Assignment:
Copy out the listing word for word, beginning at the line that contains "Бидний тухай" and stopping after the line that contains "хуулиар хамгаалагдсан".

Provided data:
....................

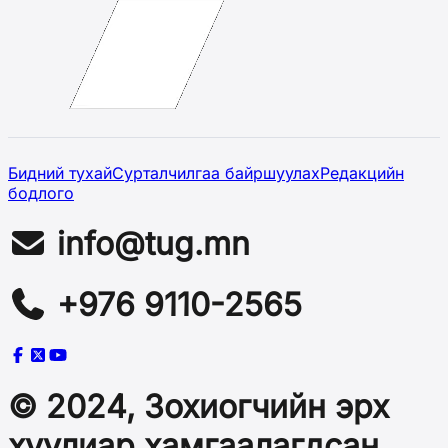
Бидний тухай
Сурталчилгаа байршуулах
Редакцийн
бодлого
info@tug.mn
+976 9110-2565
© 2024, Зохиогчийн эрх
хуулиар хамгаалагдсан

....................

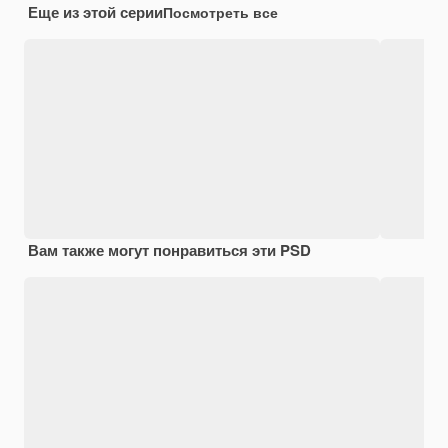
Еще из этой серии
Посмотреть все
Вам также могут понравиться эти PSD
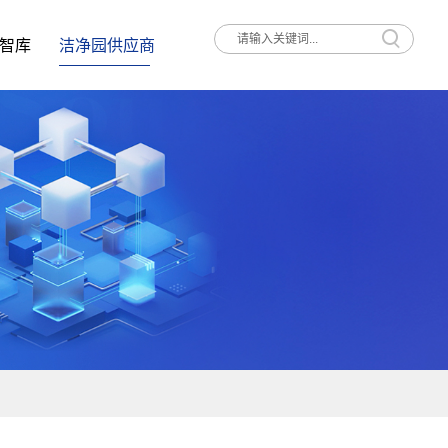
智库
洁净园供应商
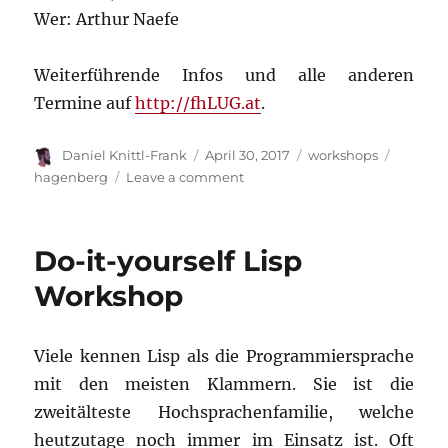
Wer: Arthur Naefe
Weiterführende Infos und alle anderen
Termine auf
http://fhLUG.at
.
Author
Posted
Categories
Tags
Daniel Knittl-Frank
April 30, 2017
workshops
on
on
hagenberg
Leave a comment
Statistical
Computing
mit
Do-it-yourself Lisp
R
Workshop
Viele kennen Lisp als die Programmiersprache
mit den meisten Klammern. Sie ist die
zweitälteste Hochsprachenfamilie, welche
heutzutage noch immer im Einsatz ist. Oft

....................

Solution:
Бидний тухай
Сурталчилгаа байршуулах
Редакцийн
бодлого
info@tug.mn
+976 9110-2565
© 2024, Зохиогчийн эрх
хуулиар хамгаалагдсан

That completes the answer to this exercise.